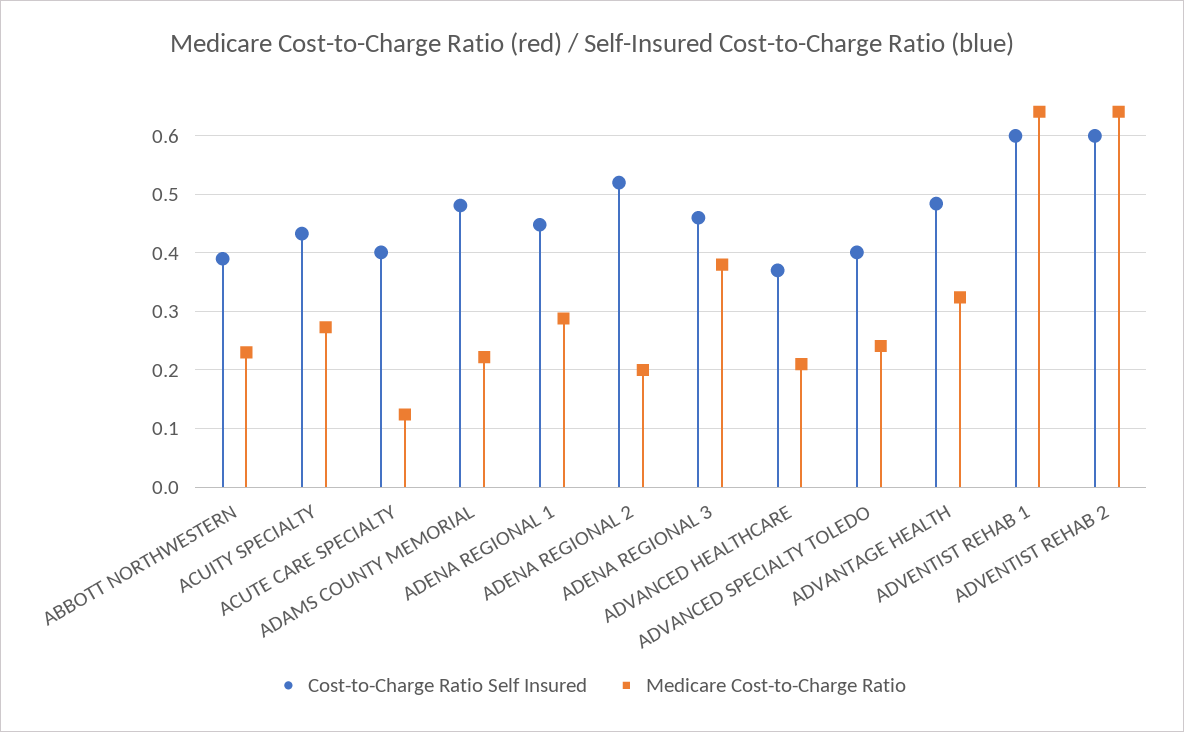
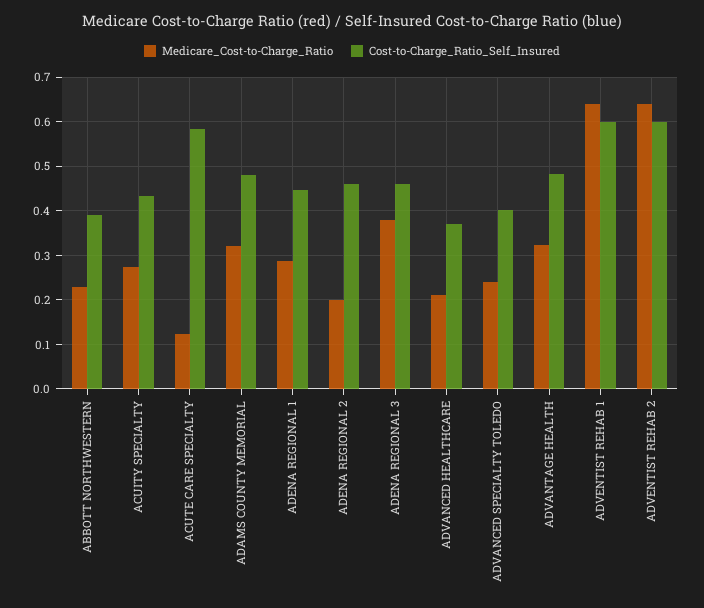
  {
    "Cost-to-Charge Ratio Self Insured": {
      "ABBOTT NORTHWESTERN": 0.4,
      "ACUITY SPECIALTY": 0.44,
-     "ACUTE CARE SPECIALTY": 0.4,
+     "ACUTE CARE SPECIALTY": 0.58,
      "ADAMS COUNTY MEMORIAL": 0.48,
      "ADENA REGIONAL 1": 0.44,
-     "ADENA REGIONAL 2": 0.52,
+     "ADENA REGIONAL 2": 0.46,
      "ADENA REGIONAL 3": 0.46,
      "ADVANCED HEALTHCARE": 0.38,
      "ADVANCED SPECIALTY TOLEDO": 0.4,
      "ADVANTAGE HEALTH": 0.48,
      "ADVENTIST REHAB 1": 0.6,
      "ADVENTIST REHAB 2": 0.6
    },
    "Medicare Cost-to-Charge Ratio": {
      "ABBOTT NORTHWESTERN": 0.24,
      "ACUITY SPECIALTY": 0.28,
      "ACUTE CARE SPECIALTY": 0.12,
-     "ADAMS COUNTY MEMORIAL": 0.22,
+     "ADAMS COUNTY MEMORIAL": 0.32,
      "ADENA REGIONAL 1": 0.28,
      "ADENA REGIONAL 2": 0.2,
      "ADENA REGIONAL 3": 0.38,
      "ADVANCED HEALTHCARE": 0.22,
      "ADVANCED SPECIALTY TOLEDO": 0.24,
      "ADVANTAGE HEALTH": 0.32,
      "ADVENTIST REHAB 1": 0.64,
      "ADVENTIST REHAB 2": 0.64
    }
  }

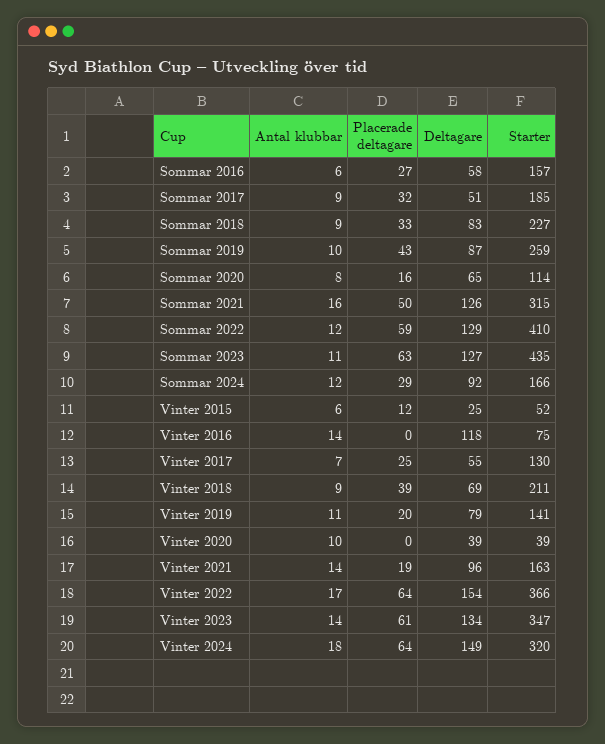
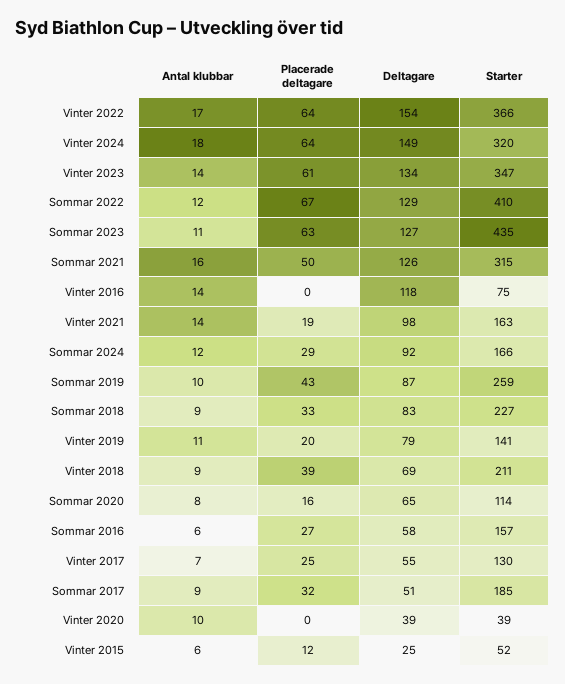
  {
    "Antal klubbar": {
      "Sommar 2016": 6,
      "Sommar 2017": 9,
      "Sommar 2018": 9,
      "Sommar 2019": 10,
      "Sommar 2020": 8,
      "Sommar 2021": 16,
      "Sommar 2022": 12,
      "Sommar 2023": 11,
      "Sommar 2024": 12,
      "Vinter 2015": 6,
      "Vinter 2016": 14,
      "Vinter 2017": 7,
      "Vinter 2018": 9,
      "Vinter 2019": 11,
      "Vinter 2020": 10,
      "Vinter 2021": 14,
      "Vinter 2022": 17,
      "Vinter 2023": 14,
      "Vinter 2024": 18
    },
    "Placerade deltagare": {
      "Sommar 2016": 27,
      "Sommar 2017": 32,
      "Sommar 2018": 33,
      "Sommar 2019": 43,
      "Sommar 2020": 16,
      "Sommar 2021": 50,
-     "Sommar 2022": 59,
+     "Sommar 2022": 67,
      "Sommar 2023": 63,
      "Sommar 2024": 29,
      "Vinter 2015": 12,
      "Vinter 2016": 0,
      "Vinter 2017": 25,
      "Vinter 2018": 39,
      "Vinter 2019": 20,
      "Vinter 2020": 0,
      "Vinter 2021": 19,
      "Vinter 2022": 64,
      "Vinter 2023": 61,
      "Vinter 2024": 64
    },
    "Deltagare": {
      "Sommar 2016": 58,
      "Sommar 2017": 51,
      "Sommar 2018": 83,
      "Sommar 2019": 87,
      "Sommar 2020": 65,
      "Sommar 2021": 126,
      "Sommar 2022": 129,
      "Sommar 2023": 127,
      "Sommar 2024": 92,
      "Vinter 2015": 25,
      "Vinter 2016": 118,
      "Vinter 2017": 55,
      "Vinter 2018": 69,
      "Vinter 2019": 79,
      "Vinter 2020": 39,
-     "Vinter 2021": 96,
+     "Vinter 2021": 98,
      "Vinter 2022": 154,
      "Vinter 2023": 134,
      "Vinter 2024": 149
    },
    "Starter": {
      "Sommar 2016": 157,
      "Sommar 2017": 185,
      "Sommar 2018": 227,
      "Sommar 2019": 259,
      "Sommar 2020": 114,
      "Sommar 2021": 315,
      "Sommar 2022": 410,
      "Sommar 2023": 435,
      "Sommar 2024": 166,
      "Vinter 2015": 52,
      "Vinter 2016": 75,
      "Vinter 2017": 130,
      "Vinter 2018": 211,
      "Vinter 2019": 141,
      "Vinter 2020": 39,
      "Vinter 2021": 163,
      "Vinter 2022": 366,
      "Vinter 2023": 347,
      "Vinter 2024": 320
    }
  }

What this task involves: Each line of the records that holds the word "ABBOTT" should be copied out.

Exercise response:
      "ABBOTT NORTHWESTERN": 0.4,
      "ABBOTT NORTHWESTERN": 0.24,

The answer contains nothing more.